Students recruited to these studentships must spend a minimum of 18 months and a maximum of 24 months at A*STAR Research Institute in Singapore with the named A*STAR supervisor(s) as part of the research and training programme. This is called the “attachment” period, and it will start in their second academic year.
Applications are accepted from citizens of the UK, the EU, the USA, Canada, Latin America, and Australia.
Please read the specific Key Dates and How to Apply sections on this collaboration with A*STAR. Apart from the regular DRIVE-Health entry requirements and application process, A*STAR applicants will have a 2-tier interview process: by a KCL academic panel and a panel from Singapore.

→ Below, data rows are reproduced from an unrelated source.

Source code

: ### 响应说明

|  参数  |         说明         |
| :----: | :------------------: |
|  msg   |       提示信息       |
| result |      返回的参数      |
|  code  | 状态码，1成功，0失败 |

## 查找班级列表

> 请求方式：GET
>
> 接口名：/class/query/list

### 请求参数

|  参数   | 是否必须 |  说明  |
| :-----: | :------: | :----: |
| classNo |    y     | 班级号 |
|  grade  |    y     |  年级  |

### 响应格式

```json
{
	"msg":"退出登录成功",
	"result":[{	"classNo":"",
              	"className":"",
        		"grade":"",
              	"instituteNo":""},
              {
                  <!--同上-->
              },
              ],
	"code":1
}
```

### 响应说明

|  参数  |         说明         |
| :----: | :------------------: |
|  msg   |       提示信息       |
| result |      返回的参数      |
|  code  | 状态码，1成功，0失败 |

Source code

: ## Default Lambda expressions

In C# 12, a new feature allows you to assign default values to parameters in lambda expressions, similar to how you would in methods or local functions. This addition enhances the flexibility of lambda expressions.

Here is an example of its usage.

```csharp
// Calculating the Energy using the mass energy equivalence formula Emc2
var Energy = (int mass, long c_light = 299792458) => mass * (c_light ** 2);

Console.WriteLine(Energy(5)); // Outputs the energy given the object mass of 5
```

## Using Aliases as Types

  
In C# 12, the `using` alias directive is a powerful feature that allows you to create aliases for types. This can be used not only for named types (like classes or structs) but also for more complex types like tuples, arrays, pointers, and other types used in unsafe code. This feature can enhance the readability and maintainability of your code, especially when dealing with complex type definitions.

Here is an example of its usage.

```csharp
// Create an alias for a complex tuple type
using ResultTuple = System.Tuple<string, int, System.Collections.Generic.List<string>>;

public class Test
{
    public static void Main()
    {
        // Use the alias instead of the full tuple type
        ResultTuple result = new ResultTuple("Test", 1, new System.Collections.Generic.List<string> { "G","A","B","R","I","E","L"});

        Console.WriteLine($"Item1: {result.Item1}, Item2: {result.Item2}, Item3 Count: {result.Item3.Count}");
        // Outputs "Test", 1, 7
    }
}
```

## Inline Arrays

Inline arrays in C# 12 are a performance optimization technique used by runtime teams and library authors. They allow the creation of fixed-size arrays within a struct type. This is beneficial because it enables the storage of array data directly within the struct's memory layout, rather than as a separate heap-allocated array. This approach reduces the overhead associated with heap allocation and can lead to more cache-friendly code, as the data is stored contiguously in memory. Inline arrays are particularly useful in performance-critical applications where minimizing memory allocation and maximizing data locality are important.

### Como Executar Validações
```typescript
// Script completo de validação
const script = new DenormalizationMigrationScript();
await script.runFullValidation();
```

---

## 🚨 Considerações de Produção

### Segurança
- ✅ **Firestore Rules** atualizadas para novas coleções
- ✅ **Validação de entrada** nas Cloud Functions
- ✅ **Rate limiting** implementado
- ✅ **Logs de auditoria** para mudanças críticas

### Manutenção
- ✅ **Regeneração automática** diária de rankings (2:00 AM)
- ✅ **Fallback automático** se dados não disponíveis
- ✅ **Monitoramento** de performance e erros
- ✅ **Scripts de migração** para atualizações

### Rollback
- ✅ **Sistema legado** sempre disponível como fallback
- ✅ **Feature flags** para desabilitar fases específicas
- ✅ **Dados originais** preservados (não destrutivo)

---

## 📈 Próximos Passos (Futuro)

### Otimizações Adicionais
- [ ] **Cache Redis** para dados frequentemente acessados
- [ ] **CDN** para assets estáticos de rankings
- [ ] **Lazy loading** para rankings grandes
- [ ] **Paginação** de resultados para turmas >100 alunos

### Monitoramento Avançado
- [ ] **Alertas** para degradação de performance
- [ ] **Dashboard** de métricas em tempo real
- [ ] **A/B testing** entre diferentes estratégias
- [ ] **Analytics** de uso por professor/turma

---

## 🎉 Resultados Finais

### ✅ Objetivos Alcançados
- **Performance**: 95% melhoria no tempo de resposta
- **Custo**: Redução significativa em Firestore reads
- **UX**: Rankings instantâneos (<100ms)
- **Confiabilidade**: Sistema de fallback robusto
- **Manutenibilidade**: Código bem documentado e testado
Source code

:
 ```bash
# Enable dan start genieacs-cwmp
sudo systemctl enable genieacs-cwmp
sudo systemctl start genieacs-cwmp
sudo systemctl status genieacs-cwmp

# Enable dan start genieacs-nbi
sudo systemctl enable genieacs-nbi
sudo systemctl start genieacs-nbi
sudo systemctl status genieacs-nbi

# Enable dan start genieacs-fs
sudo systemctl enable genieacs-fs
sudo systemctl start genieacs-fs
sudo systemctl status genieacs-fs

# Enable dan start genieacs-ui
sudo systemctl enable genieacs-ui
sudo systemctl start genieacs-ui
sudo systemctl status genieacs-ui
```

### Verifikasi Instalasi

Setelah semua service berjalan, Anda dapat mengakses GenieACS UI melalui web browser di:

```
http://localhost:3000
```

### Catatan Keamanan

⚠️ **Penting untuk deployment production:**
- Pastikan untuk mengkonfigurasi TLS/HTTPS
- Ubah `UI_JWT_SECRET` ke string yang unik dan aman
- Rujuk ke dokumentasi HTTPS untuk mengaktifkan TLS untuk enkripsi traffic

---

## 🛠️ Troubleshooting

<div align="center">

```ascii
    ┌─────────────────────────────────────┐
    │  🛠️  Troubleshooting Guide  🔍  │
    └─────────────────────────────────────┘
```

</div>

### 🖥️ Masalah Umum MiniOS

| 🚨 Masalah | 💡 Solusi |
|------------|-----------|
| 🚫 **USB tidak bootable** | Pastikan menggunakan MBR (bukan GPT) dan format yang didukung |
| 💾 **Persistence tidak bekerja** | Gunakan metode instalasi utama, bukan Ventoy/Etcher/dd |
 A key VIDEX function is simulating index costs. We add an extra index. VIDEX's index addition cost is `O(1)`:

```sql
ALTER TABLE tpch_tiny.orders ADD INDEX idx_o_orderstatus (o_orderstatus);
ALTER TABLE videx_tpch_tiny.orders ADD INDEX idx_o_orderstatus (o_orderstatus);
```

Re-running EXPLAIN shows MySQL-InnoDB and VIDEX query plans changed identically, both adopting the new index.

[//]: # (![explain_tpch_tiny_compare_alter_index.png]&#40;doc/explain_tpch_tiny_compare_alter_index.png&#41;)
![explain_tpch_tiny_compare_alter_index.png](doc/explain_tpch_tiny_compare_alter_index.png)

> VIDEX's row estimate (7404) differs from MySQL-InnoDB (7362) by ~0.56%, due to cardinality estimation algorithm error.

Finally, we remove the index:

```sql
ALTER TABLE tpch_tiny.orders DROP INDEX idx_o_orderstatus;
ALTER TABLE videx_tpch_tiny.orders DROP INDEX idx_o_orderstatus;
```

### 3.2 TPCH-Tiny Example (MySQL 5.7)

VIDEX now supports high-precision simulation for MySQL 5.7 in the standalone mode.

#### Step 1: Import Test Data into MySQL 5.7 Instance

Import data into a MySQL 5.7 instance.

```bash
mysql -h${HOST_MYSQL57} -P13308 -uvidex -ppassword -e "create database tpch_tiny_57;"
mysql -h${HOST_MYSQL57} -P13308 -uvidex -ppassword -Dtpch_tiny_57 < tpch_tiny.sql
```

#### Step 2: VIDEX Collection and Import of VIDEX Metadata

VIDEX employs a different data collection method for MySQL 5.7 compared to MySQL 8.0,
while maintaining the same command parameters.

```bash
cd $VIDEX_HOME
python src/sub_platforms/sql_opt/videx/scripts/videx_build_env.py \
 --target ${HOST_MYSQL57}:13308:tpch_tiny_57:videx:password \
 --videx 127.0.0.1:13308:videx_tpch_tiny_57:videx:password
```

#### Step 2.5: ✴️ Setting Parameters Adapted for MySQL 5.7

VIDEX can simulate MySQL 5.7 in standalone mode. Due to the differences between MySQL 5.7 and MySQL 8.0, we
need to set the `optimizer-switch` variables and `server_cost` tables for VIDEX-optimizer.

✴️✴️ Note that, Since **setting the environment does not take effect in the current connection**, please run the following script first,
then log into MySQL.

Our voices are a window into our mental health when combined with powerful artificial intelligence analyses; they contain valuable clues to how well our brain and the speech muscles it controls are working. Already, researchers have been able to assess the severity of health conditions such as depression from speech recordings made in tightly controlled conditions. In the future, the analysis of speech recorded on smartphones in everyday life could meet a large unmet need for convenient, objective tools that monitor symptom severity, increasing access to health services. However, to reliably monitor changes linked to our mental health, we first need to explore how best to develop robust and reliable machine learning models to characterise and track these changes. This project will utilise data resources collected as part of large observational trials on the use of Remote Measurement Technologies (RMT) to monitor changes in health state, for example, to assist in predicting changes in symptoms and relapse in people with major depressive disorder. The supervisory team contains expertise across the domain of speech processing and machine learning, with relevant training opportunities provided through the Department of Biostatistics and Health Informatics and King’s College London. In short, this project represents a unique chance to undertake novel research with leading experts in the field, whose outputs will represent a clear step change in the development of speech phenotype for use in healthcare and research settings.